- **Task item**: Could you return, exactly as written, only the lines from the one holding "- User can override" through the final line of the records below?

- **Collected data**:
=====

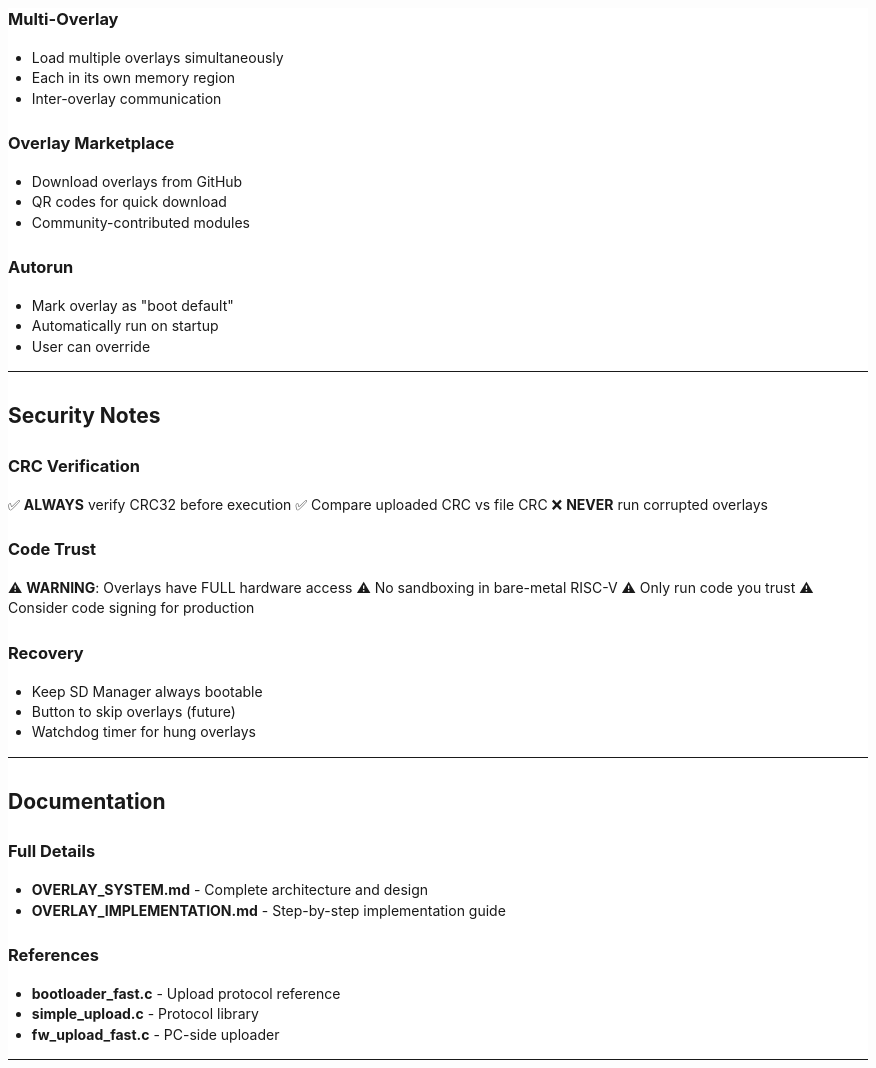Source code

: ### Multi-Overlay
- Load multiple overlays simultaneously
- Each in its own memory region
- Inter-overlay communication

### Overlay Marketplace
- Download overlays from GitHub
- QR codes for quick download
- Community-contributed modules

### Autorun
- Mark overlay as "boot default"
- Automatically run on startup
- User can override

---

## Security Notes

### CRC Verification
✅ **ALWAYS** verify CRC32 before execution
✅ Compare uploaded CRC vs file CRC
❌ **NEVER** run corrupted overlays

### Code Trust
⚠️ **WARNING**: Overlays have FULL hardware access
⚠️ No sandboxing in bare-metal RISC-V
⚠️ Only run code you trust
⚠️ Consider code signing for production

### Recovery
- Keep SD Manager always bootable
- Button to skip overlays (future)
- Watchdog timer for hung overlays

---

## Documentation

### Full Details
- **OVERLAY_SYSTEM.md** - Complete architecture and design
- **OVERLAY_IMPLEMENTATION.md** - Step-by-step implementation guide

### References
- **bootloader_fast.c** - Upload protocol reference
- **simple_upload.c** - Protocol library
- **fw_upload_fast.c** - PC-side uploader

---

=====

- **Response box**:
- User can override

---

## Security Notes

### CRC Verification
✅ **ALWAYS** verify CRC32 before execution
✅ Compare uploaded CRC vs file CRC
❌ **NEVER** run corrupted overlays

### Code Trust
⚠️ **WARNING**: Overlays have FULL hardware access
⚠️ No sandboxing in bare-metal RISC-V
⚠️ Only run code you trust
⚠️ Consider code signing for production

### Recovery
- Keep SD Manager always bootable
- Button to skip overlays (future)
- Watchdog timer for hung overlays

---

## Documentation

### Full Details
- **OVERLAY_SYSTEM.md** - Complete architecture and design
- **OVERLAY_IMPLEMENTATION.md** - Step-by-step implementation guide

### References
- **bootloader_fast.c** - Upload protocol reference
- **simple_upload.c** - Protocol library
- **fw_upload_fast.c** - PC-side uploader

---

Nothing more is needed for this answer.